Papa S. Felice viene chiamato nel Martirologio Romano Felice III, visto che si tratta dell'amministratore Felice che governò la Chiesa durante l'esilio di papa Libero, chiamato Felice II. Fu un antenato di S. Gregorio Magno (3 set.) che parlò di lui quando apparve alla zia morente, S. Tarsilla (24 dic.), per chiamarla in cielo. Succedette a papa Simplicio nel 473 in un periodo in cui l'Oriente era in subbuglio in seguito al concilio di Calcedonia: nel suo complesso il concilio non era stato accettato dall'Oriente monofisita ma anche i vescovi cattolici mantenevano riserve per la presunta condanna di S. Cirillo d'Alessandria (27 giu.). La divisione che seguì spinse gli imperatori a intervenire per sistemare la questione, ora usando la forza, ora costringendo i vescovi a firmare documenti imperiali o di una delle due parti.
Acacio, patriarca di Costantinopoli, che sembrò in un primo momento il vero e proprio bastione della fedeltà a Calcedonia, inviò addirittura un legato, Talaia, a corte per assicurarsi che al monofisita Pietro il Balbuziente non venisse assegnata la sede di Alessandria.

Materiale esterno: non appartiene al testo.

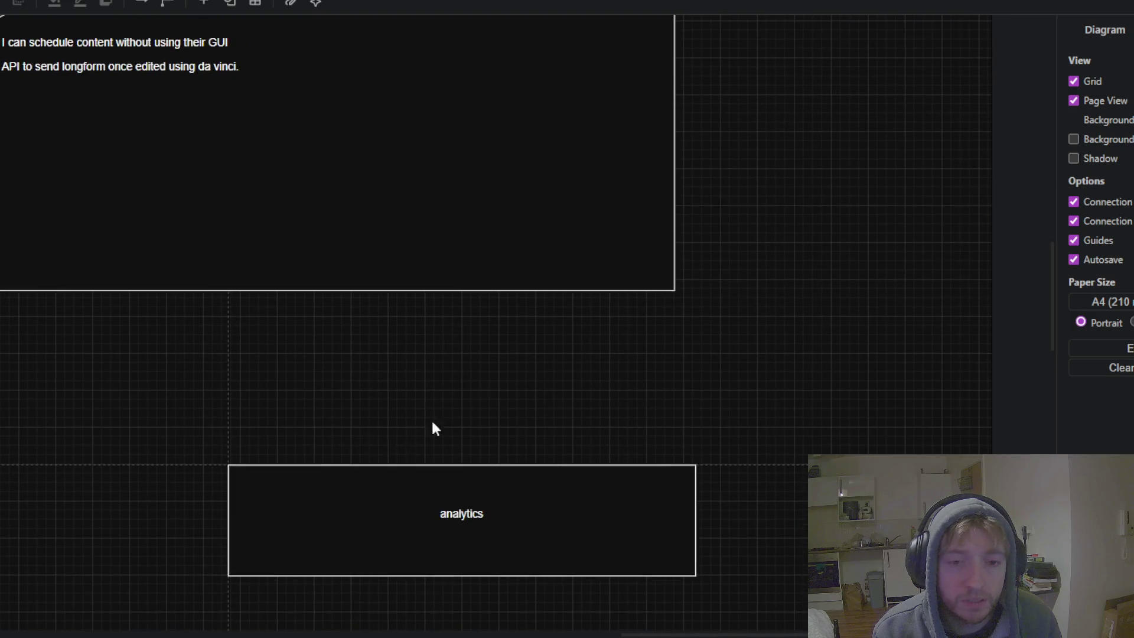
scroll(474, 387, "down", 2)
left_click(456, 468)
scroll(207, 452, "left", 2)
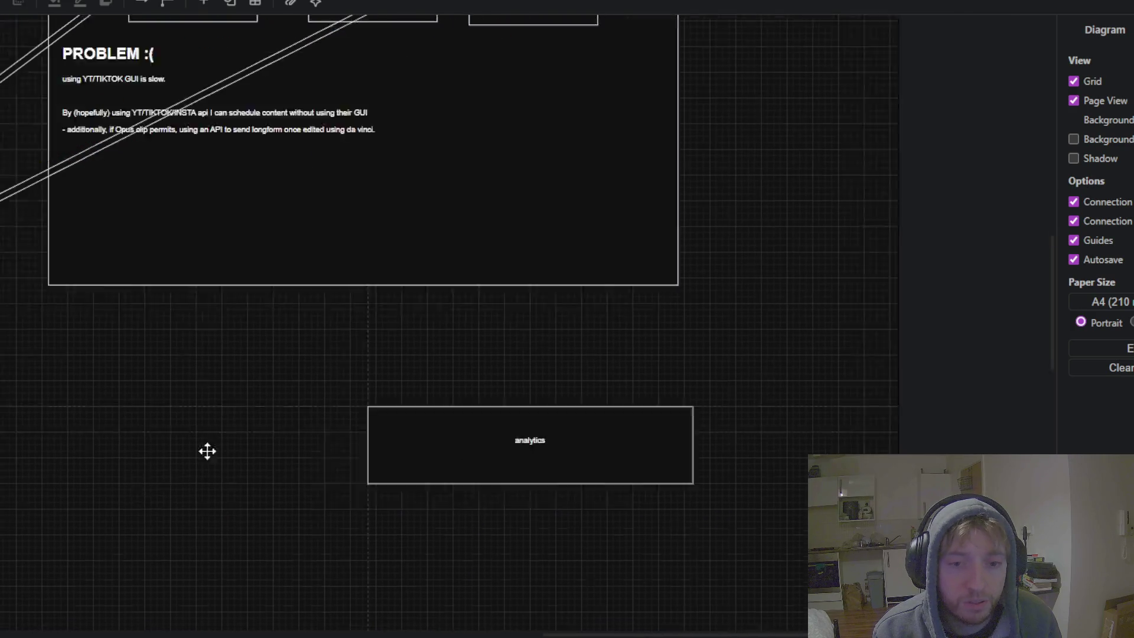
scroll(705, 258, "up", 3)
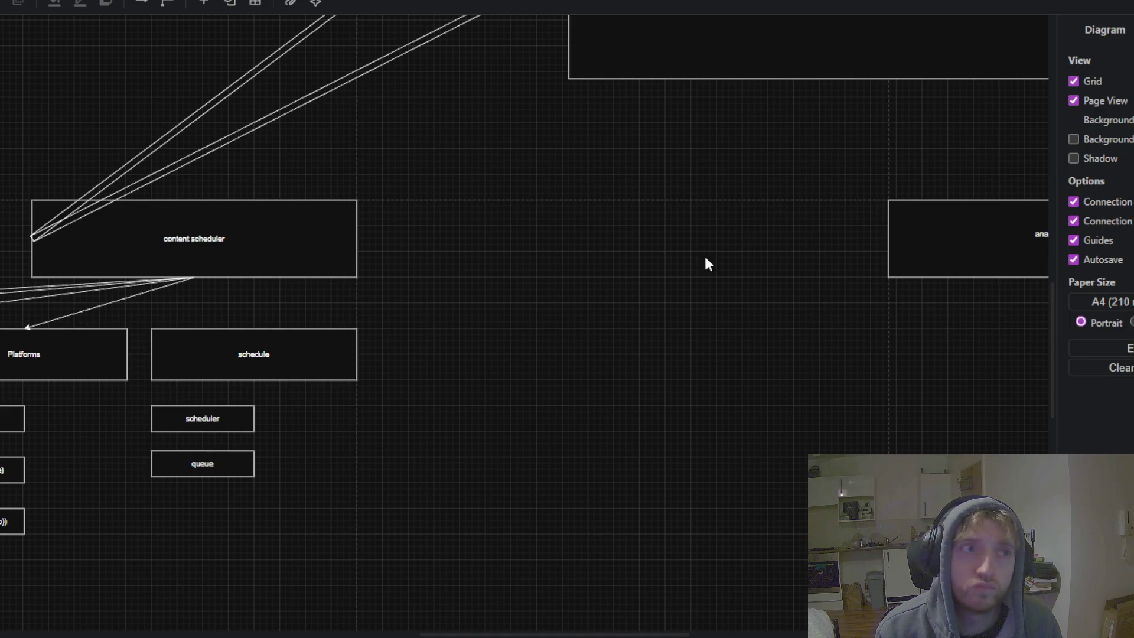
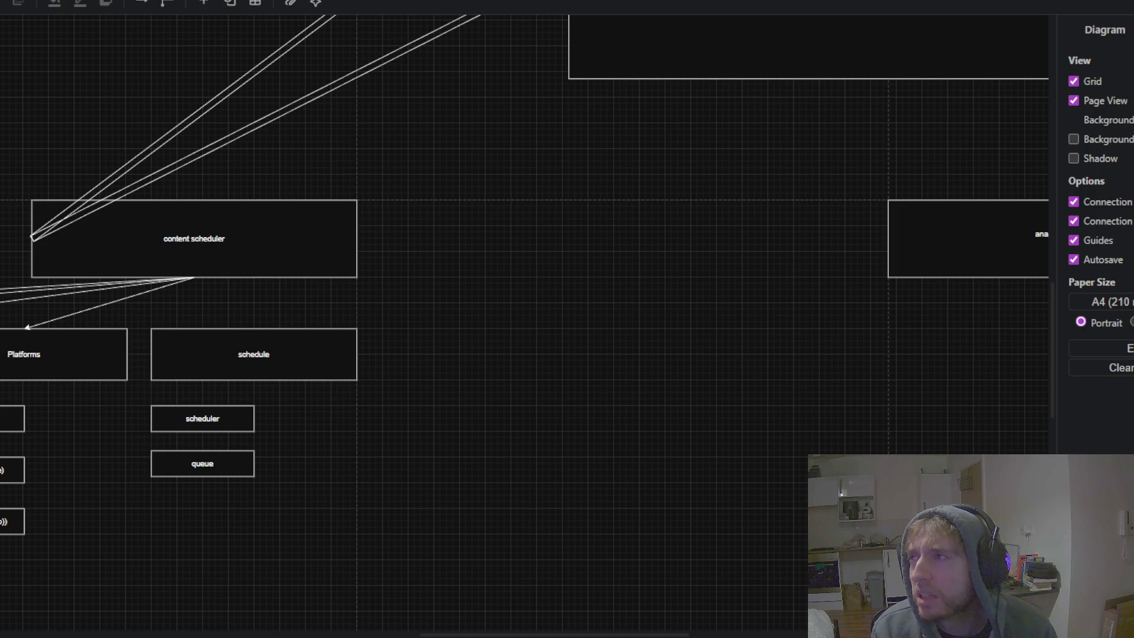
- Move the analytics box further right, clear of the content scheduler tree
mouse_move(715, 245)
left_mouse_down()
mouse_move(382, 316)
mouse_move(543, 348)
left_mouse_up()
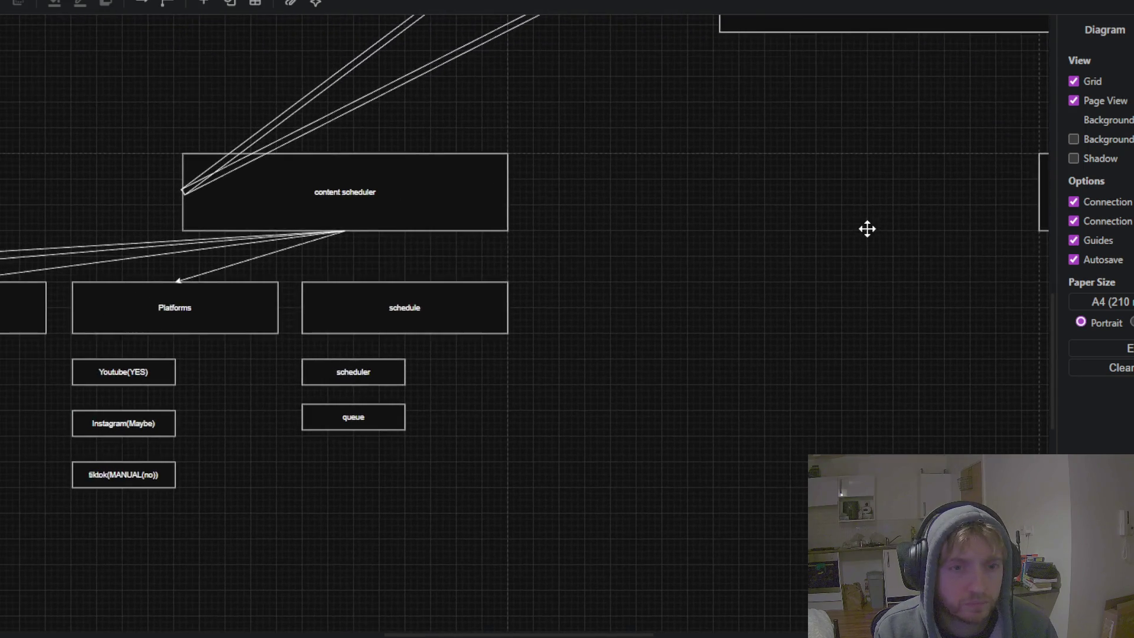
scroll(352, 317, "down", 1)
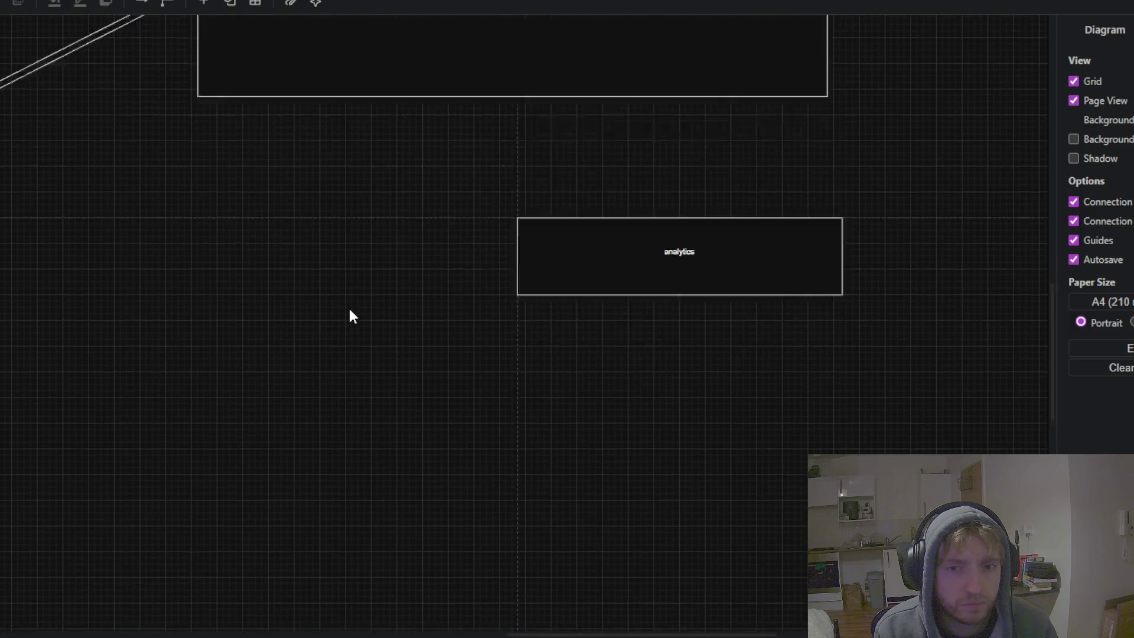
scroll(348, 306, "up", 3)
scroll(350, 309, "down", 3)
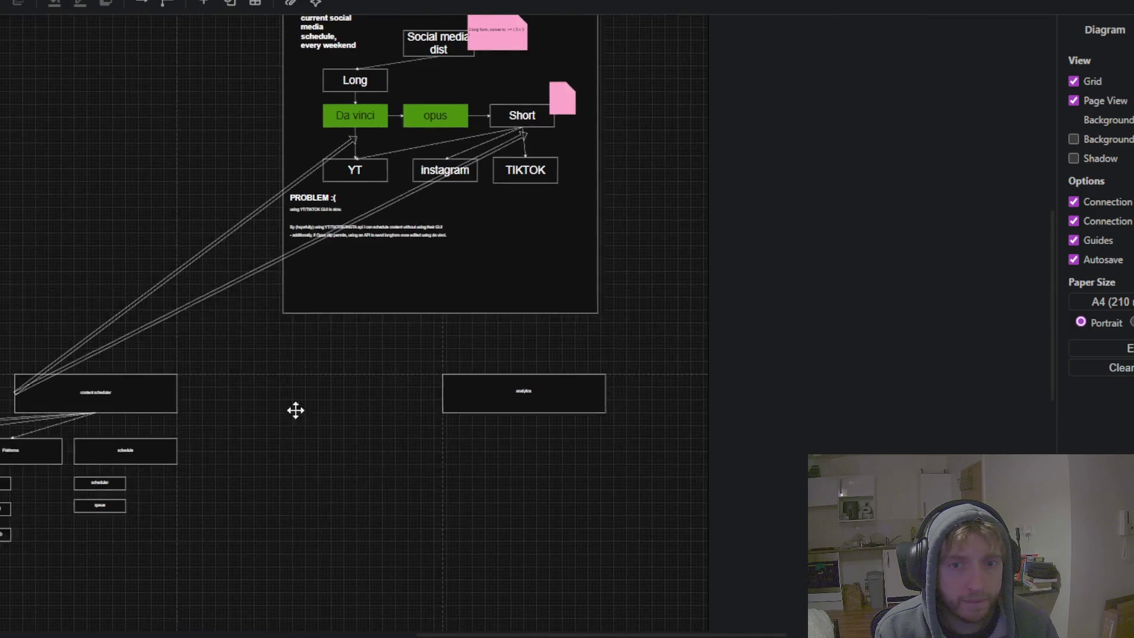
mouse_move(313, 446)
left_mouse_down()
mouse_move(633, 394)
mouse_move(609, 355)
left_mouse_up()
left_click_drag(818, 337, 980, 350)
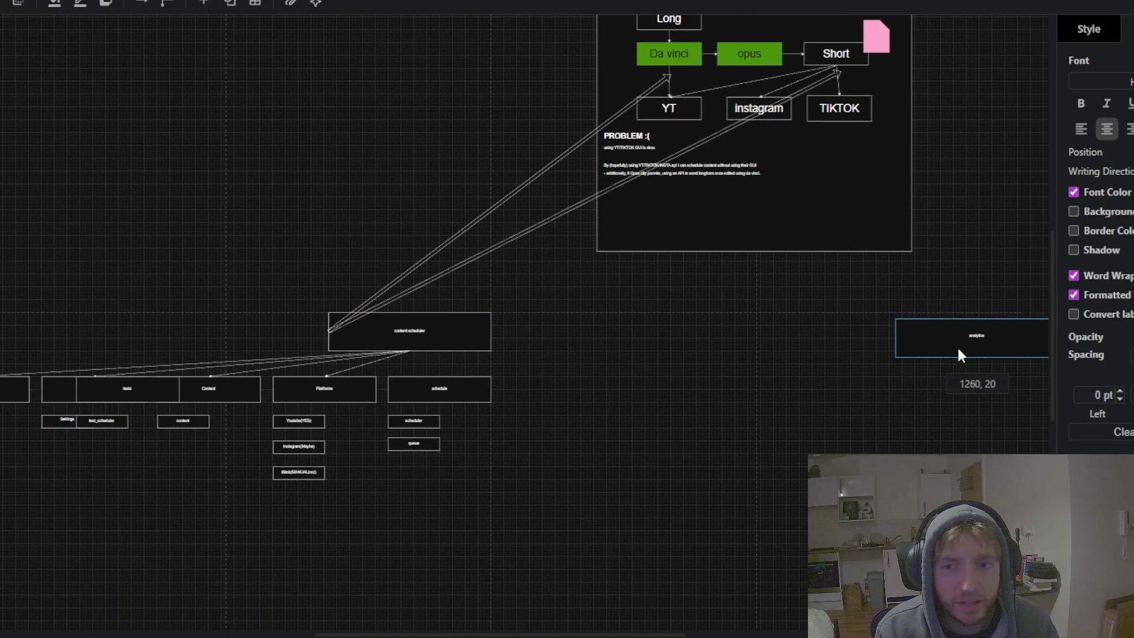
- Shift the content scheduler's child boxes and sub-boxes right so they sit beneath it
left_click(694, 428)
left_click_drag(551, 309, 1, 526)
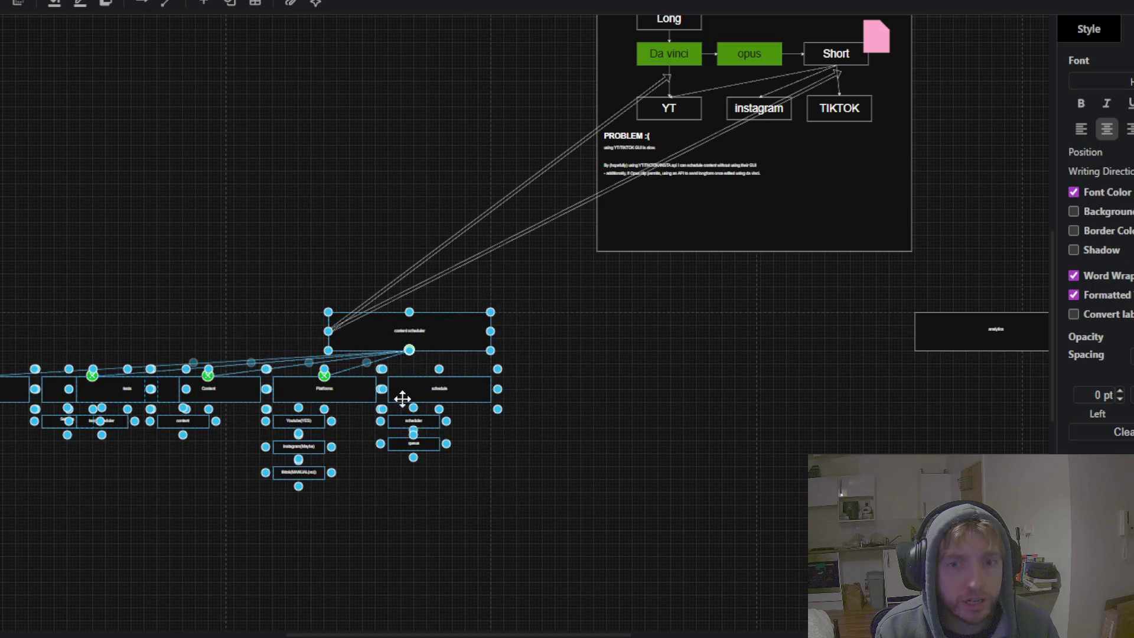
mouse_move(427, 331)
left_mouse_down()
mouse_move(536, 339)
mouse_move(425, 337)
left_mouse_up()
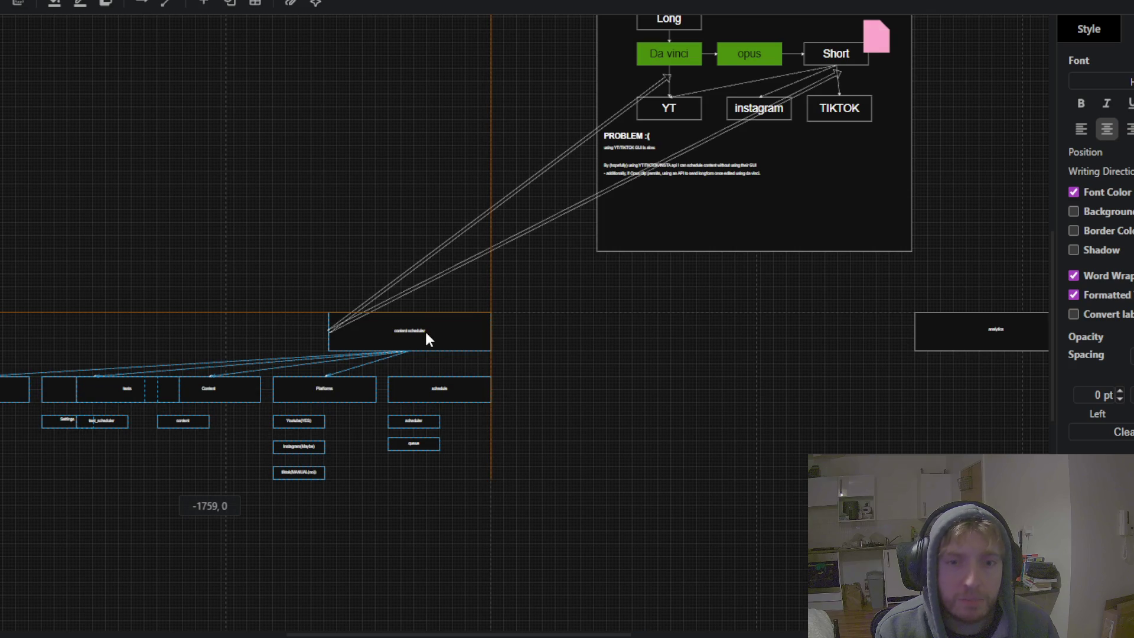
- Nudge the analytics box slightly left and bring the social media schedule frame into view
left_click(638, 353)
mouse_move(947, 331)
left_mouse_down()
mouse_move(813, 344)
mouse_move(789, 331)
left_mouse_up()
left_click(571, 419)
scroll(612, 502, "up", 3)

La corte acconsentì a patto che Talaia non venisse coinvolto personalmente nella disputa. Quando però il patriarca cattolico di Alessandria morì, venne detto proprio Talaia, il quale accettò la nomina e venne di conseguenza disconosciuto dall'imperatore. Scappò quindi a Roma dove trovò papa Simplicio sul letto di morte.
Nel frattempo Acacio aveva cambiato linea d'azione e stava cercando un compromesso con i monofisiti servendosi di un documento, l'Ilenoticon, che egli stesso aveva composto ma che aveva divulgato servendosi del nome dell'imperatore Zenone.
Il documento era rivolto ai vescovi e con esso l'imperatore rassicurava a proposito della propria ortodossia e invocava fedeltà ai concili di Nicea, Costantinopoli ed Efeso, condannava Eutiche, come aveva fatto il concilio di Calcedonia, accettava le dodici tesi di Cirillo contro Nestorio, ma deliberatamente non menzionava assolutamente il concilio di Calcedonia. Ciò equivaleva a un rifiuto del concilio stesso e del Torno di Leone che era considerato la condanna ufficiale dell'eretico Eutiche.
A Roma Talaia accusò formalmente Acacio e Felice III rispose inviando un'ambasciata a Costantinopoli e pretendendo che Acacio desse conto delle accuse. I legati romani, però, vennero arrestati e i loro documenti confiscati; essi, anzi, passarono dalla parte del patriarca: non solo firmando l'Henoticon, ma anche partecipando alla liturgia presieduta da Acacio dando così l'impressione che il patriarca avesse ottenuto l'approvazione di Roma. Un sinodo di settanta vescovi processò e condannò i legati al loro ritorno, censurando esplicitamente anche Acacio e tutti i suoi sostenitori. Lo scisma che ne risultò durò per trentacinque difficili anni ed ebbe fine solo grazie all'ascesa al trono dell'imperatore Giustino.
Non si sa nulla della vita personale di S. Felice III, ma è chiaro che si formò a immagine del suo predecessore: S. Leone Magno (10 nov.). Perspicace, energico e pratico fu fermo e risoluto nella difesa delle decisioni conciliari contro le strumentalizzazioni di imperatori e patriarchi; se Calcedonia rimane una pietra miliare nella storia della cristianità, molto lo si deve a Felice III che non si piegò a un accantonamento di quelle decisioni nemmeno a costo di provocare uno scisma con l'Oriente.
In Occidente Felice aiutò la Chiesa d'Africa dopo le lunghe persecuzioni dei vandali ariani. Morì nel 492 dopo un pontificato di quasi nove anni.
MARTIROLOGIO ROMANO. A Roma presso San Paolo sulla via Ostiense, san Felice III, papa, che fu antenato del papa san Gregorio Magno.